### O que fazer
Escreva a continuação da entrevista com Jorge Gerdau sobre a reforma tributária, a partir da última resposta dele.

21/06/2000 - 7:00
DINHEIRO ? Na semana passada o governo responsabilizou a intransigência das lideranças empresariais pelo impasse que impediu a votação da reforma tributária. O sr. aceita a acusação?
JORGE GERDAU ? Os empresários não foram intransigentes. Se estivéssemos intransigentes não estaríamos tentando seguir no diálogo com o governo. Não estaríamos tentando construir uma cláusula em que não se coloque a palavra cumulatividade na Constituição, mas na qual se constrói uma solução técnica que leve a isso. É um problema de natureza técnica. A acusação de intransigência é falsa porque continuamos a dialogar e negociar.
DINHEIRO ? De qualquer forma, o sr. ficou surpreso com a acusação de intransigência feita pelo ministro Pedro Malan?
GERDAU ? Não. Como nós temos dialogado com os ministros sobre esse tema, não houve surpresas. O conflito estava latente há muitas semanas. Aflorou por causa do processo negocial. Estamos no meio de uma negociação e cada uma das partes coloca a sua posição.

### Dados exibidos
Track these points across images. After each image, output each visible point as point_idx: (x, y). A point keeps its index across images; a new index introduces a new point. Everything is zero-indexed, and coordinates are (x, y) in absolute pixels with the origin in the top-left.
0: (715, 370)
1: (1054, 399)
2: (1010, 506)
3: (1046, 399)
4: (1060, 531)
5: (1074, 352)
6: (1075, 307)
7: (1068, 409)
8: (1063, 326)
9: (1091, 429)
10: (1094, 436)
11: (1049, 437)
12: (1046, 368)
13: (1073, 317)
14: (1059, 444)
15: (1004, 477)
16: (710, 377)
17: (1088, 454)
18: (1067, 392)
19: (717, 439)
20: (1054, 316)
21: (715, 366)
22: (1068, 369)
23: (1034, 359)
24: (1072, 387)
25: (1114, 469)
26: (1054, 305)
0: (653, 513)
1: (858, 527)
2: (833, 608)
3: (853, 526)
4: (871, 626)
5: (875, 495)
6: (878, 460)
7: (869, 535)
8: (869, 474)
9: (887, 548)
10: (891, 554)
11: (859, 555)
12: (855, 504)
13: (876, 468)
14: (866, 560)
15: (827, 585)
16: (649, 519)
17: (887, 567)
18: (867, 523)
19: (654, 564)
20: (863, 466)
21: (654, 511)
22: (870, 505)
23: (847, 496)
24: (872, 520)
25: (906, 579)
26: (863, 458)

...

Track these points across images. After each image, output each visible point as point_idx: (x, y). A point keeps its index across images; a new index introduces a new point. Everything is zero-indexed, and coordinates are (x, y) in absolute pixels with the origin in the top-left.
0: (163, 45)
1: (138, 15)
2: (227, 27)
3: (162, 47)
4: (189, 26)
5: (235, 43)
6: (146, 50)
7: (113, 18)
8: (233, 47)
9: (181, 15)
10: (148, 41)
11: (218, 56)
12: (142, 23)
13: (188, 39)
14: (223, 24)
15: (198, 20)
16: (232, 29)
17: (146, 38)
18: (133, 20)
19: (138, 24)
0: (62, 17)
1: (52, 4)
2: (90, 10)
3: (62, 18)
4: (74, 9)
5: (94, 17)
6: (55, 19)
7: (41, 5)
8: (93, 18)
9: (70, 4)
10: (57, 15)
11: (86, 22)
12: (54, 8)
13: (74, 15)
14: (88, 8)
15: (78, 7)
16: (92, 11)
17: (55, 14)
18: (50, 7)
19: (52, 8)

### Sua resposta
DINHEIRO ? Muitos acreditam que a negociação acabou e a reforma foi enterrada.
GERDAU ? Eu não me posiciono assim. É impossível enterrar a reforma tributária. O País precisa dela. Eu não me acho no direito de jogar a toalha e desistir. Todo esforço que se faça é pouco em relação ao interesse desse assunto para o País. A reforma talvez seja o tema mais importante hoje para a economia do Brasil. Podemos levar tombos, mas temos de chegar lá.
DINHEIRO ? Mas o prazo legislativo foi perdido, não foi?
GERDAU ? O único problema é que ninguém acredita que possamos legislar a reforma tributária no segundo semestre, por causa das eleições. Está terminando o primeiro semestre legislativo e no segundo semestre os políticos estão no processo eleitoral. Acho que a tendência é essa, mas, mesmo assim, a causa não pode ser abandonada. A negociação tem de seguir. Temos de nos preparar de forma estrutural para competir em igualdade de condições com economias maiores. É por isso que a reforma tributária não vai morrer: ela é uma demanda do processo econômico integrado à globalização. É uma exigência lógica.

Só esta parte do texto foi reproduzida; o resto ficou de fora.